Problem to solve:
Could you copy the records below exactly, leaving out any pictures?

Task input:

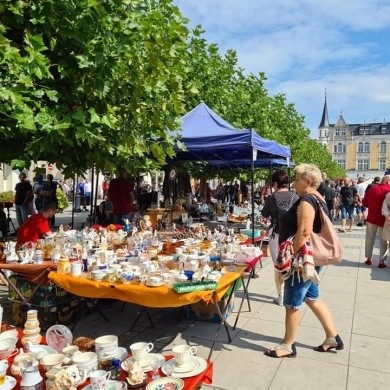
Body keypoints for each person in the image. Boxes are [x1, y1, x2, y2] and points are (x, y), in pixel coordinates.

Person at [264, 163, 343, 358]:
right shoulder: (317, 197)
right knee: (313, 298)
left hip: (301, 260)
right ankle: (332, 337)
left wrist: (290, 255)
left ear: (308, 181)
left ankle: (287, 345)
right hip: (308, 259)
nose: (294, 183)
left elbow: (305, 231)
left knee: (291, 303)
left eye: (297, 179)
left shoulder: (307, 199)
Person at [261, 169, 299, 305]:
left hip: (276, 235)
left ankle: (281, 296)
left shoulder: (272, 198)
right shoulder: (295, 197)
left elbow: (264, 214)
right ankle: (290, 292)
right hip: (291, 236)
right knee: (290, 264)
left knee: (278, 265)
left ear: (276, 183)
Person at [362, 175, 390, 268]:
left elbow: (365, 203)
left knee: (370, 238)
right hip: (384, 220)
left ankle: (369, 258)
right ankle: (381, 261)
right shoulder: (389, 190)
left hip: (372, 218)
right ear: (388, 181)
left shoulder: (372, 189)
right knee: (384, 240)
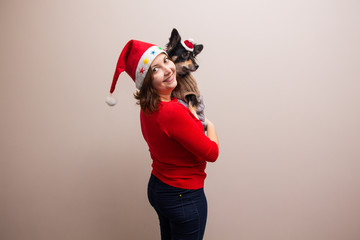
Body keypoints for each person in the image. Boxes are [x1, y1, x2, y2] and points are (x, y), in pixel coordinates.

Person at [106, 40, 219, 240]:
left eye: (166, 61)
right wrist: (209, 125)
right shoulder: (173, 112)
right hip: (183, 196)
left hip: (160, 187)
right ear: (147, 80)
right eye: (156, 69)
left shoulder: (149, 106)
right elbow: (211, 153)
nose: (168, 69)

Answer to the exercise:
Body keypoints for each person in the image. Boxes are [x1, y1, x2, y2] and points are (x, y), in pixel coordinates.

Person at [264, 163, 343, 358]:
right shoulder: (317, 197)
right knee: (313, 298)
left hip: (301, 260)
right ankle: (332, 337)
left wrist: (290, 255)
left ear: (308, 181)
left ankle: (287, 345)
right hip: (308, 259)
nose: (294, 183)
left elbow: (305, 231)
left knee: (291, 303)
left eye: (297, 179)
left shoulder: (307, 199)
Person at [261, 169, 299, 305]:
left hip: (276, 235)
left ankle: (281, 296)
left shoulder: (272, 198)
right shoulder: (295, 197)
left elbow: (264, 214)
right ankle: (290, 292)
right hip: (291, 236)
right knee: (290, 264)
left knee: (278, 265)
left ear: (276, 183)
Person at [362, 175, 390, 268]:
left elbow: (365, 203)
left knee: (370, 238)
right hip: (384, 220)
left ankle: (369, 258)
right ankle: (381, 261)
right shoulder: (389, 190)
left hip: (372, 218)
right ear: (388, 181)
left shoulder: (372, 189)
right knee: (384, 240)
Body keypoints for each person in the image. Boxes are [x1, y1, x2, y2] and points are (x, y), in pixel coordinates.

Person at [106, 40, 219, 240]:
left eye: (166, 61)
right wrist: (209, 125)
right shoulder: (173, 112)
right hip: (183, 196)
left hip: (160, 187)
right ear: (147, 80)
right eye: (156, 69)
left shoulder: (149, 106)
right elbow: (211, 153)
nose: (168, 69)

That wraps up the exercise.